**What is required:** Nothing is needed except the lines below that run from the one with "staining of benign" through the one with "image of human", repeated exactly.

**Dataset extract:**
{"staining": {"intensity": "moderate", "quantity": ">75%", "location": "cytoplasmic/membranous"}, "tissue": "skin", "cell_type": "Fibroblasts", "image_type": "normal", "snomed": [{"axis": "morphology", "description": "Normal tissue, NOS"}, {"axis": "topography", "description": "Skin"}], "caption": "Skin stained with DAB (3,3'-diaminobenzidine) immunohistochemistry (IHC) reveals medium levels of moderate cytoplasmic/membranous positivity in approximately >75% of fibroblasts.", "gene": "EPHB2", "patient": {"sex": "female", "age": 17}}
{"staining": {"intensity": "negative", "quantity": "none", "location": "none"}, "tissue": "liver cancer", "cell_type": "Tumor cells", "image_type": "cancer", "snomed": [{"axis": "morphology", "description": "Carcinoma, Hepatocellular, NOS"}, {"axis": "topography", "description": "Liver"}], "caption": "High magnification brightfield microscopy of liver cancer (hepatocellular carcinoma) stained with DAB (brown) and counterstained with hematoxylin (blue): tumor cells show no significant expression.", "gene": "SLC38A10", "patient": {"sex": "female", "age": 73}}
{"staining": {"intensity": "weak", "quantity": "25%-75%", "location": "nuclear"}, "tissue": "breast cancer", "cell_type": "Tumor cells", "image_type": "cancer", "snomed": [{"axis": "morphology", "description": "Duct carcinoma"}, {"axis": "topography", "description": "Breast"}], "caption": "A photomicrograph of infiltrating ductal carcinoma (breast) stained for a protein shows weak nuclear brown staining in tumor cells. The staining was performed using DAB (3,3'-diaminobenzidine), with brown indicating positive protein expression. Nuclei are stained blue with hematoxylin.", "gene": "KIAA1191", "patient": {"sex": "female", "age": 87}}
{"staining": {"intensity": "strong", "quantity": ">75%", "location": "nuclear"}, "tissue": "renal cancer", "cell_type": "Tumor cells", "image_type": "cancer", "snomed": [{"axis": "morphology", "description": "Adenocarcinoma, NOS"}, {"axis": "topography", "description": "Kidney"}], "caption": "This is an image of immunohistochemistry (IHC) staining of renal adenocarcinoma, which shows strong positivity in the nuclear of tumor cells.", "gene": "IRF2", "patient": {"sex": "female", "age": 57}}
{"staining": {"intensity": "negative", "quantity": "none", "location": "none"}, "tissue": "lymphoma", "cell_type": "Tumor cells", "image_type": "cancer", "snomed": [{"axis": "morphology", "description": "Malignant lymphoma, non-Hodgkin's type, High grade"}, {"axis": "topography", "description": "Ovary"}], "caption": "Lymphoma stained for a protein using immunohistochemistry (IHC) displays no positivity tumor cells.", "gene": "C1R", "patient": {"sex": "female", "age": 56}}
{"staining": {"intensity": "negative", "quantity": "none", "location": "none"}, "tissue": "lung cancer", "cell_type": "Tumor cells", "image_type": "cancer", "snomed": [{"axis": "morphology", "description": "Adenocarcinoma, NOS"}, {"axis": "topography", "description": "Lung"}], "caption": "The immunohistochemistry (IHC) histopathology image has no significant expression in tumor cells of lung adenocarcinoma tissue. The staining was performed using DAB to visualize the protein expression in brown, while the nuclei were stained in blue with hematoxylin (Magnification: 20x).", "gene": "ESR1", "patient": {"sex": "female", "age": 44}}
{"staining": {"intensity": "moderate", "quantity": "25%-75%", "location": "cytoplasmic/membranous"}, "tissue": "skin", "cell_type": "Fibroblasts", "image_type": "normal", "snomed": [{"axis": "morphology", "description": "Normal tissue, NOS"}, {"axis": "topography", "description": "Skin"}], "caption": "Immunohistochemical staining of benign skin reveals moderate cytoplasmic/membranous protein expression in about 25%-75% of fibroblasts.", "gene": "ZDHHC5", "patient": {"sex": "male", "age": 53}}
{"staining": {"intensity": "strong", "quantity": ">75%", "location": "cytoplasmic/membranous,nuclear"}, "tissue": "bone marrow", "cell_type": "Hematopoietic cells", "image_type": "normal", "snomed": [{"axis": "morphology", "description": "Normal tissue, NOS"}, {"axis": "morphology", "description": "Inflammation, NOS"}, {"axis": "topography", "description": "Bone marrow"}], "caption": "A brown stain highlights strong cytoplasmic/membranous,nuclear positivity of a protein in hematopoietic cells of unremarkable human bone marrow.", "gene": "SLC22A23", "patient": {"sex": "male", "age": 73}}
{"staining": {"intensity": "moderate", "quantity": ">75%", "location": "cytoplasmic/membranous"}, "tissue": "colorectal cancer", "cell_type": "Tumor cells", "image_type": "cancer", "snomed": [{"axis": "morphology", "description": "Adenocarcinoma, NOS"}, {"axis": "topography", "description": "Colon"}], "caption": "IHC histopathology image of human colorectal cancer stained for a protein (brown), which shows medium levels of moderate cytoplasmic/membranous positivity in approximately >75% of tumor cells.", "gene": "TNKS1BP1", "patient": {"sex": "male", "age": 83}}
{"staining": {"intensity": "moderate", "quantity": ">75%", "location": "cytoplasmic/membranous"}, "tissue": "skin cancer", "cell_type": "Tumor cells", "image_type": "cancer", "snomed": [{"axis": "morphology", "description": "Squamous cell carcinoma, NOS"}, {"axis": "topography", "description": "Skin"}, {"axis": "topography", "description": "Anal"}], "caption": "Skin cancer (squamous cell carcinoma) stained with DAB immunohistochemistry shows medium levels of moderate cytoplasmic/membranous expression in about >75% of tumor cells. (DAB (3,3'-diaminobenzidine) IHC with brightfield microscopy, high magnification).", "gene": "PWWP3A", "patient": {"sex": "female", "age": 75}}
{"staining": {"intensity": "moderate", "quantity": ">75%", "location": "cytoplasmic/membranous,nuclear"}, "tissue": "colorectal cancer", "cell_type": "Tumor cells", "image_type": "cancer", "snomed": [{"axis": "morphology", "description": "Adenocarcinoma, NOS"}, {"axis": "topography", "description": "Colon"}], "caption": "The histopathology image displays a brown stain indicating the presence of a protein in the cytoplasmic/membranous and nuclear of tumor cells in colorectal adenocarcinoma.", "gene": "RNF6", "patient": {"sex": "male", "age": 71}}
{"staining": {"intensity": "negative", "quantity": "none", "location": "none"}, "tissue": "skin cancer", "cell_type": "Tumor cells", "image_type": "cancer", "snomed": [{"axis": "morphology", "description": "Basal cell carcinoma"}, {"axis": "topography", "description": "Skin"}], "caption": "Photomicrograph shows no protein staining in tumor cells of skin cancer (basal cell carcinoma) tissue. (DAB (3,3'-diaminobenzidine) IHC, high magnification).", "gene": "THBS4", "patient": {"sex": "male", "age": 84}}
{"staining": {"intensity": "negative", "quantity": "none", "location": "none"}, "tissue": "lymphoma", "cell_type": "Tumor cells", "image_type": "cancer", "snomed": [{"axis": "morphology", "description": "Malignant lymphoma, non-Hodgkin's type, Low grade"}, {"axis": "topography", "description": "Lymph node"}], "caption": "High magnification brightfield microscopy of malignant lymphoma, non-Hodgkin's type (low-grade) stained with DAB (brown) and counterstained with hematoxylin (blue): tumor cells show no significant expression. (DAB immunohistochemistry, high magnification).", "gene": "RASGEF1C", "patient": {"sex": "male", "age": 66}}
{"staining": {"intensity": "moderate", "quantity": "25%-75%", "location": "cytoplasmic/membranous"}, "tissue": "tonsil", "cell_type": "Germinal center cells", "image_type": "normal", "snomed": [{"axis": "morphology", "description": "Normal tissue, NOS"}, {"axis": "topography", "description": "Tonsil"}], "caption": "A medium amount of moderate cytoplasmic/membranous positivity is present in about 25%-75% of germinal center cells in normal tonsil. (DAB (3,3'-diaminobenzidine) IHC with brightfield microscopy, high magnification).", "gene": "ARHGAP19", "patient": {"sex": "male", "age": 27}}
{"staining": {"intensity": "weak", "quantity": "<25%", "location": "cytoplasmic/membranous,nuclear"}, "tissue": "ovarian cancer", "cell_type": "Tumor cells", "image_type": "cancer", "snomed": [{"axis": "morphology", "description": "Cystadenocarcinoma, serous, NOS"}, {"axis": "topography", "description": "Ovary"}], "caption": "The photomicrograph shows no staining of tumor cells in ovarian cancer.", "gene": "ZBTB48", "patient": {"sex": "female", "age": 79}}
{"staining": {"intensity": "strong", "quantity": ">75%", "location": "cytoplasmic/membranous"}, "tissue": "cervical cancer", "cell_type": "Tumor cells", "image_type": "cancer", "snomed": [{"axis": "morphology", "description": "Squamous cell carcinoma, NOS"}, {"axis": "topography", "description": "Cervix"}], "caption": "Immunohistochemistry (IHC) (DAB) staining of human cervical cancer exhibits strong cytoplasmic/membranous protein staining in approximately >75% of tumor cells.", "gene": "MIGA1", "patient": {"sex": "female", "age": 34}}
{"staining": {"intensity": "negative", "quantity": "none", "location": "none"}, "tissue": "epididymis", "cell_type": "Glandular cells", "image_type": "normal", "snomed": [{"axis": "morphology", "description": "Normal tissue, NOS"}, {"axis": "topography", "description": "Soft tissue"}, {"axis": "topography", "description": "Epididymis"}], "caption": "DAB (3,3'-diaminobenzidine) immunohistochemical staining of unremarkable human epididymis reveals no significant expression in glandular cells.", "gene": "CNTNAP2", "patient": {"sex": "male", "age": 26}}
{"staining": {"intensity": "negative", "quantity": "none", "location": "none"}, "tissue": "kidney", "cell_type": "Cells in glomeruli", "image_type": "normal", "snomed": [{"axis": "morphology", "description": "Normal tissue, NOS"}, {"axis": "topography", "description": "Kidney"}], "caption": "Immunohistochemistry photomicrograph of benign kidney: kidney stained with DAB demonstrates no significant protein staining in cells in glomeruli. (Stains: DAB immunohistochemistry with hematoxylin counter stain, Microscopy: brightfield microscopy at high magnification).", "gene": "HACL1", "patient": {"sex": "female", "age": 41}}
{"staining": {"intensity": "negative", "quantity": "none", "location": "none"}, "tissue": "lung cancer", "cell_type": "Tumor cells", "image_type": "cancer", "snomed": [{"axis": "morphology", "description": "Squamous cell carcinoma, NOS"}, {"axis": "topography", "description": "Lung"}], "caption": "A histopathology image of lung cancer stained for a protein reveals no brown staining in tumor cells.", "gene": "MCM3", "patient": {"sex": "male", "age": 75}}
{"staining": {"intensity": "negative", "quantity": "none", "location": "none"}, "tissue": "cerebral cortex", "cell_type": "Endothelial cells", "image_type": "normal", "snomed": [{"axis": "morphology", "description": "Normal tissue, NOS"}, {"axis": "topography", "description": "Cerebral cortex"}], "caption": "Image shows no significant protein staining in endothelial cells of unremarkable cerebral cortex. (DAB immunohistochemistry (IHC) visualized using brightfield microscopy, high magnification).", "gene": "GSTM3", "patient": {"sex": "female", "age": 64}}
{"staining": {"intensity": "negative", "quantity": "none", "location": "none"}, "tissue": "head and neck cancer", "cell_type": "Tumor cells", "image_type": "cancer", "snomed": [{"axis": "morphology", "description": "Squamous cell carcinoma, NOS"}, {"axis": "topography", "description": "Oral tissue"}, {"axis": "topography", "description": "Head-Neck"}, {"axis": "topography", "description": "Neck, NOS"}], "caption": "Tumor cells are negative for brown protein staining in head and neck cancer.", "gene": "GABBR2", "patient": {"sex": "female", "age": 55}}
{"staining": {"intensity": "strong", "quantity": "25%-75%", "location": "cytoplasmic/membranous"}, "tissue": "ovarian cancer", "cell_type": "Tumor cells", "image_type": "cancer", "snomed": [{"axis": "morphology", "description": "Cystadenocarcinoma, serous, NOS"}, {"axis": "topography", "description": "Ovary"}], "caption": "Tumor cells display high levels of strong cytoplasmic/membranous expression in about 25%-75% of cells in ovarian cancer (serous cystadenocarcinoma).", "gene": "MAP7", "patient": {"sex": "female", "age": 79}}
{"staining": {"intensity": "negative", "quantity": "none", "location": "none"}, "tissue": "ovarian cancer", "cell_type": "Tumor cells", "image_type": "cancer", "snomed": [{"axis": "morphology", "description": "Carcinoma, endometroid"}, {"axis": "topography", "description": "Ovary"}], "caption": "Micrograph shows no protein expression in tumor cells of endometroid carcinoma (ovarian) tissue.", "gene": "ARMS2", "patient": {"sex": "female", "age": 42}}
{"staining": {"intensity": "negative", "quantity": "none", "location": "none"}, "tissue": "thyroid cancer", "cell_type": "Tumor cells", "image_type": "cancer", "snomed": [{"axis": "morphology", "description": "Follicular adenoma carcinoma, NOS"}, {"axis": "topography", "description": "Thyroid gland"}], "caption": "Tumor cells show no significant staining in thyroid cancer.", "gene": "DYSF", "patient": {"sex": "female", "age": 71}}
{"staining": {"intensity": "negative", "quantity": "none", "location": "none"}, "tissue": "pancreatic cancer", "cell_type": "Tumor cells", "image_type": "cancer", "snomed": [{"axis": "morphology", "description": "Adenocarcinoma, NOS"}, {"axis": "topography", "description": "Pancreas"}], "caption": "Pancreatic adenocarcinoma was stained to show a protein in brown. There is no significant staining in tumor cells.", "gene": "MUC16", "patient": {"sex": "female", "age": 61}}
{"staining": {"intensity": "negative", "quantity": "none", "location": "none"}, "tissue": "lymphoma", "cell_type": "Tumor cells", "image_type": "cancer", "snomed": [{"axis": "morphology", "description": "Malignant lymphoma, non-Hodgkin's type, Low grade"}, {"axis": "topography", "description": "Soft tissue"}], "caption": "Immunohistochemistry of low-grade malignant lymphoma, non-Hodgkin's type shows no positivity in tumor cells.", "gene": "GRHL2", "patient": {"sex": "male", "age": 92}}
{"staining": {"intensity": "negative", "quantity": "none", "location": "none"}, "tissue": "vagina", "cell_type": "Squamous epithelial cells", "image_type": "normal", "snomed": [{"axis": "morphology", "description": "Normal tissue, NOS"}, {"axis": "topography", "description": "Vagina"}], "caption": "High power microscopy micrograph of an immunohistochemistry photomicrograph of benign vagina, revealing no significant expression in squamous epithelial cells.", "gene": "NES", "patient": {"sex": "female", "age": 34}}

**Answer to the exercise:**
{"staining": {"intensity": "moderate", "quantity": "25%-75%", "location": "cytoplasmic/membranous"}, "tissue": "skin", "cell_type": "Fibroblasts", "image_type": "normal", "snomed": [{"axis": "morphology", "description": "Normal tissue, NOS"}, {"axis": "topography", "description": "Skin"}], "caption": "Immunohistochemical staining of benign skin reveals moderate cytoplasmic/membranous protein expression in about 25%-75% of fibroblasts.", "gene": "ZDHHC5", "patient": {"sex": "male", "age": 53}}
{"staining": {"intensity": "strong", "quantity": ">75%", "location": "cytoplasmic/membranous,nuclear"}, "tissue": "bone marrow", "cell_type": "Hematopoietic cells", "image_type": "normal", "snomed": [{"axis": "morphology", "description": "Normal tissue, NOS"}, {"axis": "morphology", "description": "Inflammation, NOS"}, {"axis": "topography", "description": "Bone marrow"}], "caption": "A brown stain highlights strong cytoplasmic/membranous,nuclear positivity of a protein in hematopoietic cells of unremarkable human bone marrow.", "gene": "SLC22A23", "patient": {"sex": "male", "age": 73}}
{"staining": {"intensity": "moderate", "quantity": ">75%", "location": "cytoplasmic/membranous"}, "tissue": "colorectal cancer", "cell_type": "Tumor cells", "image_type": "cancer", "snomed": [{"axis": "morphology", "description": "Adenocarcinoma, NOS"}, {"axis": "topography", "description": "Colon"}], "caption": "IHC histopathology image of human colorectal cancer stained for a protein (brown), which shows medium levels of moderate cytoplasmic/membranous positivity in approximately >75% of tumor cells.", "gene": "TNKS1BP1", "patient": {"sex": "male", "age": 83}}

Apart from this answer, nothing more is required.